The University later updated its demonstration policy and Student Code of Conduct, and introduced a new display and solicitation policy last September, which brought ire from students and faculty. In an email, Schill wrote that these changes were an effort to root out antisemitism, Islamophobia and other religious-based hate.
After President Donald Trump took office, tensions with Washington heightened.
In February, the U.S. Department of Education listed NU among five universities it planned to investigate as a result of alleged “widespread antisemitic harassment.” The Federal Task Force to Combat Antisemitism also identified the University as one of 10 campuses the task force will visit in response to reported “antisemitic incidents.”
At the same time, organizations and schools across the University scrubbed website pages related to diversity, equity and inclusion, in line with the Trump administration’s initiatives targeting DEI. In an interview with The Daily in June, Schill said the University was committed to complying with federal law while acknowledging the need to provide resources to students from varying backgrounds.
Tensions came to a head in April when the Trump Administration froze $790 million in federal funding for NU. Shortly after news broke of the freeze, a Department of Health and Human Services spokesperson attributed it to federal antisemitism investigations into the University.
Since then, the University has announced cost-cutting measures, recently including plans to eliminate more than 400 staff positions. The cut came in an effort to reduce NU’s budget attributable to staff and in response to “mounting financial pressures,” according to the University.

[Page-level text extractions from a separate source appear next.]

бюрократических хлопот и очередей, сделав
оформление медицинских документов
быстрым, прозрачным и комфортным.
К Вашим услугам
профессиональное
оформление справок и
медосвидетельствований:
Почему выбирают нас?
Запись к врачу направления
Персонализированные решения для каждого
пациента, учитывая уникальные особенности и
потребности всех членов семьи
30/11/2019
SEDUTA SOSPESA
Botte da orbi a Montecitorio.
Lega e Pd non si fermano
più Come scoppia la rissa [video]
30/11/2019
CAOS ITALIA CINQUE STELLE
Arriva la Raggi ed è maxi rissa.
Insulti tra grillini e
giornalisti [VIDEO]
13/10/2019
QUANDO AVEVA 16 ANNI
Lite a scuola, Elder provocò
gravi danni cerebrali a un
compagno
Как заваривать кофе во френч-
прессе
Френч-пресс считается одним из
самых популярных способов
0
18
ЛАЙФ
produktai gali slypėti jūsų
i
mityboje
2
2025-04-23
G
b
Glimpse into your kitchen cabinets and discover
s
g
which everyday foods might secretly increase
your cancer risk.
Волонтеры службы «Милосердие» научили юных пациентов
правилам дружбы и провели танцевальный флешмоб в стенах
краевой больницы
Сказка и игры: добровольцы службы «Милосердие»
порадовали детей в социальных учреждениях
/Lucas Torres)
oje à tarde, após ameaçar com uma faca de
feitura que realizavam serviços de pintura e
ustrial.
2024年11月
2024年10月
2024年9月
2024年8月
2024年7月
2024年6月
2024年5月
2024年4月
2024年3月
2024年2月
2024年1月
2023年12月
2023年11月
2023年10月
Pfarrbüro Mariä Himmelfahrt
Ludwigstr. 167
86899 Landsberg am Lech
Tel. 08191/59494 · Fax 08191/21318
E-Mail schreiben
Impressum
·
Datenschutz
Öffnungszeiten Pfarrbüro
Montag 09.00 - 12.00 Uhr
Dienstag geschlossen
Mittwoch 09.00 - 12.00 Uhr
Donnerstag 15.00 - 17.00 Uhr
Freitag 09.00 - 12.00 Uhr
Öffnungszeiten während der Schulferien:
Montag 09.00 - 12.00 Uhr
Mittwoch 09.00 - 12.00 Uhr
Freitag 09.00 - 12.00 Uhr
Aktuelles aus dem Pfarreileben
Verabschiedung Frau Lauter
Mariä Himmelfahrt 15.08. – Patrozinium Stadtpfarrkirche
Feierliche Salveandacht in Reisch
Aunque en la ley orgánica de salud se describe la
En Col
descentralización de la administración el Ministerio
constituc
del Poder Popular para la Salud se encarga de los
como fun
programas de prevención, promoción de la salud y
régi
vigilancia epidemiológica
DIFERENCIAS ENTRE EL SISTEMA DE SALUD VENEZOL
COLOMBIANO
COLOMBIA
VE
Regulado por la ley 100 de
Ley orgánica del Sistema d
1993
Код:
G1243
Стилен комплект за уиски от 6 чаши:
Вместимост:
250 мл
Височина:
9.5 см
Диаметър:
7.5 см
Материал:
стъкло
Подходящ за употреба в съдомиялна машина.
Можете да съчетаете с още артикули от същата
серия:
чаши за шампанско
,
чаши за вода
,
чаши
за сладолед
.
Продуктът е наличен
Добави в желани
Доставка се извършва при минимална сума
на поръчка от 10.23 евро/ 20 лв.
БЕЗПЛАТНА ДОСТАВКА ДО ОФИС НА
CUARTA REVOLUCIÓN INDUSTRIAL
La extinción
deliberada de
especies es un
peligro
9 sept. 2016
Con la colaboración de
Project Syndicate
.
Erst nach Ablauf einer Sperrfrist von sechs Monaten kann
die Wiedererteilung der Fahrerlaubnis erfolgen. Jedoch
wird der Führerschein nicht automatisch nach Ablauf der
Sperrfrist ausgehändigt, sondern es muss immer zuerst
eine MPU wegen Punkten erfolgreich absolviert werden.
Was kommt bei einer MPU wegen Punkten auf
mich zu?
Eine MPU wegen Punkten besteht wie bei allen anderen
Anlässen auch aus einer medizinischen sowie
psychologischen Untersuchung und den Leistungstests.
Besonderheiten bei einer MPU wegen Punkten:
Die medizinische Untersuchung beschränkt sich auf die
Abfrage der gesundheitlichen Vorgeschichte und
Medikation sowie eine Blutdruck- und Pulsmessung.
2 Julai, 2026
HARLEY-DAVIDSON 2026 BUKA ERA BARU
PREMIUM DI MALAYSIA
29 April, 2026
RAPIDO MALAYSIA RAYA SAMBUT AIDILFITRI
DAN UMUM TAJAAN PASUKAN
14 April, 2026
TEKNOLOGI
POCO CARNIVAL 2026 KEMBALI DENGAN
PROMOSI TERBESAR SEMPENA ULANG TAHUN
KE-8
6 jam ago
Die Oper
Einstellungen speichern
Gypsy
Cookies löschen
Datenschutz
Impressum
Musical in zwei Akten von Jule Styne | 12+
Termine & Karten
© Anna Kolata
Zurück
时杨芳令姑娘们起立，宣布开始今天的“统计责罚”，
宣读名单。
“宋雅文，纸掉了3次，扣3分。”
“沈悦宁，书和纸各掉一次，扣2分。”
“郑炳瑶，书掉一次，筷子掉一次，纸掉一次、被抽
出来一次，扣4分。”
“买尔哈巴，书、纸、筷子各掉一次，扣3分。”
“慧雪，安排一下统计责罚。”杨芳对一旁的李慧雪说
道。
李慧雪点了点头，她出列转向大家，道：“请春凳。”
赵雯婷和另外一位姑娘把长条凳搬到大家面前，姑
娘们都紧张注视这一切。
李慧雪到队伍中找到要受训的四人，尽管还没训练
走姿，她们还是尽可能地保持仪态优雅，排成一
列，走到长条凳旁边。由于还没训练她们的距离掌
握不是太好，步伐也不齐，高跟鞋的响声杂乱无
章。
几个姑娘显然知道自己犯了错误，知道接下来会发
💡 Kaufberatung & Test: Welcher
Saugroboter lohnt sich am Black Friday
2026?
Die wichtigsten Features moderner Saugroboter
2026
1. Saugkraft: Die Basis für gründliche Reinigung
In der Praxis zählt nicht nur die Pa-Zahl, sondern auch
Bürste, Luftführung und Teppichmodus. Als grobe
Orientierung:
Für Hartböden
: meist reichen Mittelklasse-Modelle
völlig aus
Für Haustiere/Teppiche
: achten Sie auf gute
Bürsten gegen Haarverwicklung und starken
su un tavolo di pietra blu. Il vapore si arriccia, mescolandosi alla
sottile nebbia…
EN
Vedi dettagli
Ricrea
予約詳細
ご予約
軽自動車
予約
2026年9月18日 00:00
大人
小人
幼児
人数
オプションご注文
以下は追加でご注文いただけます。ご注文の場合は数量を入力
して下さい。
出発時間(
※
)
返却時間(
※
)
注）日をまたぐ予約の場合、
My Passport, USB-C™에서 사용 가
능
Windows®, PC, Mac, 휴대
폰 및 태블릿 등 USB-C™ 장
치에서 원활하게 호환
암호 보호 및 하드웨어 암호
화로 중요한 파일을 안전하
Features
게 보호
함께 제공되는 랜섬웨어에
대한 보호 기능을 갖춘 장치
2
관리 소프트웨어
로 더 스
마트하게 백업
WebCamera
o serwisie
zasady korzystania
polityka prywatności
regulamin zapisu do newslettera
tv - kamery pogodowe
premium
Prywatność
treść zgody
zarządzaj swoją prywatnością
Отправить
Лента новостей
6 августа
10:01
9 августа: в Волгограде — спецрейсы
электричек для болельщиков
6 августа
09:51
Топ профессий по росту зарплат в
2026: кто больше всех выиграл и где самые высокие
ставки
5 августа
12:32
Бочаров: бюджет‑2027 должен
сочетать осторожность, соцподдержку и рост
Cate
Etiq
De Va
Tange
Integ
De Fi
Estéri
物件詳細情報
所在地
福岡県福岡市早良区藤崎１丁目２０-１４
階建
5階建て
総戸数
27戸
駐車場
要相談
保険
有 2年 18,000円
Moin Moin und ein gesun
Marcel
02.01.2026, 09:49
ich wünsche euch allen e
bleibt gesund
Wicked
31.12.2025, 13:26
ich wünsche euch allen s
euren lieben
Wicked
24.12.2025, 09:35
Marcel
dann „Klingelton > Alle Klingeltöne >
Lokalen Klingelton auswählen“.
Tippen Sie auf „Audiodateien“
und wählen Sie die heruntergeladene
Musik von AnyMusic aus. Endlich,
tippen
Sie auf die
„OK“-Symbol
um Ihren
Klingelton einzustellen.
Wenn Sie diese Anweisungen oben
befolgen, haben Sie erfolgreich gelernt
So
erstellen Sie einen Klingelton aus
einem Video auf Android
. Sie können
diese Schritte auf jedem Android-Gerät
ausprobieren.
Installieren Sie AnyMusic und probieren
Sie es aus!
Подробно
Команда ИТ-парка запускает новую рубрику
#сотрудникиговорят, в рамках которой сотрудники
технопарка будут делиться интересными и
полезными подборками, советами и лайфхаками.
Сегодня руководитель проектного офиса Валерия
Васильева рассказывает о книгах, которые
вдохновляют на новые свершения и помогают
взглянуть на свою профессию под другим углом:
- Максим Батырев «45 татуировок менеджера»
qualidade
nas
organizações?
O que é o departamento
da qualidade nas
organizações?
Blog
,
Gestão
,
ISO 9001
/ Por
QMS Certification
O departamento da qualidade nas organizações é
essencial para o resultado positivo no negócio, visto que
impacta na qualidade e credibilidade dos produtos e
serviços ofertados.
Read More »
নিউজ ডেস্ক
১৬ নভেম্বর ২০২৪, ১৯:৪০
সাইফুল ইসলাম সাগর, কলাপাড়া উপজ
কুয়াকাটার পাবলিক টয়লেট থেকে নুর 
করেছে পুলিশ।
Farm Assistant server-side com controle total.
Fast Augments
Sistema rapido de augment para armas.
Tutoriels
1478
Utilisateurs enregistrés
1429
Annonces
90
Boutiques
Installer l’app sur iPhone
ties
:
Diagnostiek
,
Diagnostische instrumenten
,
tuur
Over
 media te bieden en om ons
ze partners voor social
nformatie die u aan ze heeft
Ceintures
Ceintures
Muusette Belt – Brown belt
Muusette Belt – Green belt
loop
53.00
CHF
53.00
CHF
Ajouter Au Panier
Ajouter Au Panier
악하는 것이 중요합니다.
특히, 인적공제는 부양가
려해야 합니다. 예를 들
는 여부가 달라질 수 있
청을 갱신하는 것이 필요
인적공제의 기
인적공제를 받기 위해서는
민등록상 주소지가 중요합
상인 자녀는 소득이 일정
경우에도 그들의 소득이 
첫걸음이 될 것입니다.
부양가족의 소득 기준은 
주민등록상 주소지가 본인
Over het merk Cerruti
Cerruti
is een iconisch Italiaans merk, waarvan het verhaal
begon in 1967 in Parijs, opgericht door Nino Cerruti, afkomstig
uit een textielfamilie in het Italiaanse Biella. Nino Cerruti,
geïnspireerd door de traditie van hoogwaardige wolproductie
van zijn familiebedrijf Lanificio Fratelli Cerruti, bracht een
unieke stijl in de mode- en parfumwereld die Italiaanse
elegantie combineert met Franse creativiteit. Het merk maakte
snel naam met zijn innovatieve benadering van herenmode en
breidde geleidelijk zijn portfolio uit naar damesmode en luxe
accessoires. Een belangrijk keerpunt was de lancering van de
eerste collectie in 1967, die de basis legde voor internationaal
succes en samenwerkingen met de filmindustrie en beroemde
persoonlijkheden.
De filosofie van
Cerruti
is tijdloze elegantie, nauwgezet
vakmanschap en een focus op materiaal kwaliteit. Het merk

In his resignation announcement, Schill acknowledged that “difficult problems remain, particularly at the federal level.”
“It is critical that we continue to protect the University’s research mission and excellence while preserving academic freedom, integrity, and independence,” he wrote.
Correction: A previous version of this story misstated that 400 faculty positions were eliminated instead of 400 staff positions. The Daily regrets the error.